Alan Doyle

Running PowerTOP on boot

Image Description

Introduction

So in February 2020 I bought a Teclast F5 on Amazon to run Ubuntu on. It’s a superlight 11.6" 2-in-1 laptop with a FullHD (1920x1080) touchscreen, 8Gb RAM and a 256Gb SSD coupled with an Intel Celeron N4100 1.1GHz (up to 2.4 GHz) Quad Core. It’s perfect for carrying around, while being powerful enough to use for most of my mobile computing needs and running Ubuntu get’s up to 4 hours from the original 29Wh which suits me fine. I did run Windows 10 and 11 on it too as well as ChromeOS via the Brunch Framework and although both ChromeOS and Windows worked well enough the laptop got quite hot, especially Windows, so I returned to Ubuntu and PowerTOP. I’ll delve further into Ubuntu on the Teclast F5 in another post but for this post I’ll concentrate on PowerTOP.

What is PowerTOP?

From Wikipedia

PowerTOP is a software utility designed to measure, explain and minimise a computer’s electrical power consumption.

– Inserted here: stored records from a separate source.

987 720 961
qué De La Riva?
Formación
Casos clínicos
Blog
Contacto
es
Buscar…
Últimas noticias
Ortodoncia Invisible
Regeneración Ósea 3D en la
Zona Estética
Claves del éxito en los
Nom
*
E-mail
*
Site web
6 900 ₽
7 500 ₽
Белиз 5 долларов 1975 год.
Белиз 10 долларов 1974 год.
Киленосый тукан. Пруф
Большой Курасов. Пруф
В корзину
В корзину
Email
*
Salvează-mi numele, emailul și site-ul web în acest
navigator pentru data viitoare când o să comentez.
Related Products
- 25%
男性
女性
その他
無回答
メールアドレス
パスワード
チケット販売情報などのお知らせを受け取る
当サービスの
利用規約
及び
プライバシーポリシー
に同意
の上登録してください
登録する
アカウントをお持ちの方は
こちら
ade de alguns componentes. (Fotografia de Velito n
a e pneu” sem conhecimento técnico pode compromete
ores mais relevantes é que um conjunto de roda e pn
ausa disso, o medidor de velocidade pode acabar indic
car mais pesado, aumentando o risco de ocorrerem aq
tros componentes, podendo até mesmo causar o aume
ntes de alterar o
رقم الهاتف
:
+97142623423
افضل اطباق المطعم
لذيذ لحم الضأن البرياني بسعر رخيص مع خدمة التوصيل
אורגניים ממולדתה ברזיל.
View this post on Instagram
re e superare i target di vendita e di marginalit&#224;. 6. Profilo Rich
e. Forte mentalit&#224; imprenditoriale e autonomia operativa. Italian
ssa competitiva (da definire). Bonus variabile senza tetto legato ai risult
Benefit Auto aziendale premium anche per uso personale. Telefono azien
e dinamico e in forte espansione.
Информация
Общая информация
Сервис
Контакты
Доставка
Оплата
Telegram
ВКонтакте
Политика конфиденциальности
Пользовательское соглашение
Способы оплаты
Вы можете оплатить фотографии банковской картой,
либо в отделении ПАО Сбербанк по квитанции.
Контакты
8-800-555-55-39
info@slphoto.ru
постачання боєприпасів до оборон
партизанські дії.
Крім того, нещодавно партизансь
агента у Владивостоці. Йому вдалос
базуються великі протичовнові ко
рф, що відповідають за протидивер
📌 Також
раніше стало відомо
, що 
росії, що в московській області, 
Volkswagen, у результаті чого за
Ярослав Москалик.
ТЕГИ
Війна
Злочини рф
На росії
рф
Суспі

That sums it up quite nicely.

Nowadays the Linux kernel is much better at power saving but I found in some scenarios, particularly Intel-based laptops, PowerTOP can help lower power consumption and heat. For example, on the Teclast F5 I found that enabling “SATA link power management” in PowerTOP had a very profound and positive effect on the temperature of the 256Gb M.2 SSD installed. It went from being a burning hotspot on the bottom of the laptop to being the same temperature as the rest of the all-metal aluminum chassis. Even under Windows, were unfortunately powersaving and ACPI handling can be better, it was burning hot so very pleased with the outcome. An added bonus is that enabling it incurs almost no noticeable drawbacks (no performance impact, no latency) but it will save you 0.5W to 1W and a lot of heat!

Installation

Installation on Ubuntu is incredibly simple. Run the following command…

sudo apt install powertop -y

PowerTOP will now be installed ready to configure and run at startup.

Enabling PowerTOP on boot

To enable PowerTOP powersaving on boot we simply need to create a simple systemd service file and enable it. Run the following commands to enable PowerTOP on boot…

cat << EOF | sudo tee /etc/systemd/system/powertop.service
[Unit]
Description=PowerTOP Auto Tune

[Service]
Type=oneshot
Environment="TERM=dumb"
RemainAfterExit=true
ExecStart=/usr/sbin/powertop --auto-tune

[Install]
WantedBy=multi-user.target
EOF

sudo systemctl daemon-reload
sudo systemctl enable powertop
sudo systemctl start powertop

Alternatively, run my more flexible Powersaver systemd service by running the following command…

sudo bash -c "$(curl -sSfL https://raw.githubusercontent.com/alandoyle/helper-scripts/main/installers/powersaver-installer)"

THis installs a Powersaver service which call /usr/bin/powertop –auto-tune, it also includes a file called /etc/powersaver.d/custom-rules.conf in which additional rules can be added depending on the hardware.

For example on my Teclast F5 my /etc/powersaver.d/custom-rules.conf looks like this:

################################################################################
# Disable audio powersaving to stop loud "popping" noise coming out of speakers
# when the audio hardware goes in and out of sleep.
#
echo 0 > /sys/module/snd_hda_intel/parameters/power_save
echo N > /sys/module/snd_hda_intel/parameters/power_save_controller

################################################################################
#
# NOTE: These options will only take effect after a reboot
#

################################################################################
# Enable iwlwifi powersaving
#
if [ ! -f /etc/modprobe.d/iwlwifi-powersave.conf ] ; then
    cat << EOF | sudo tee /etc/modprobe.d/iwlwifi-powersave.conf
#
# Enable powersaving and disable LED activity for an LED that doesn't exist
#
options iwlwifi power_save=1 led_mode=3
EOF
fi

################################################################################
# Enable video card powersaving
#
if [ ! -f /etc/modprobe.d/i915-powersave.conf ] ; then
    cat << EOF | sudo tee /etc/modprobe.d/i915-powersave.conf
#
# Enable frame buffer compression which lowers power usage.
#
options i915 enable_fbc=1 enable_guc=0
EOF
fi

################################################################################
# Disable sound card powersaving
#
if [ ! -f /etc/modprobe.d/audio_disable_powersave.conf ] ; then
    cat << EOF | sudo tee /etc/modprobe.d/audio_disable_powersave.conf
#
# Disable audio powersaving
#
options snd_hda_intel power_save=0 power_save_controller=N
EOF
fi

Conclusion

In particular, for my Teclast F5 I’ve found the PowerTOP auto tuned settings combined with my custom rules maximize the battery life of this little laptop.

Hopefully this information will help someone reduce the power usage of their laptop.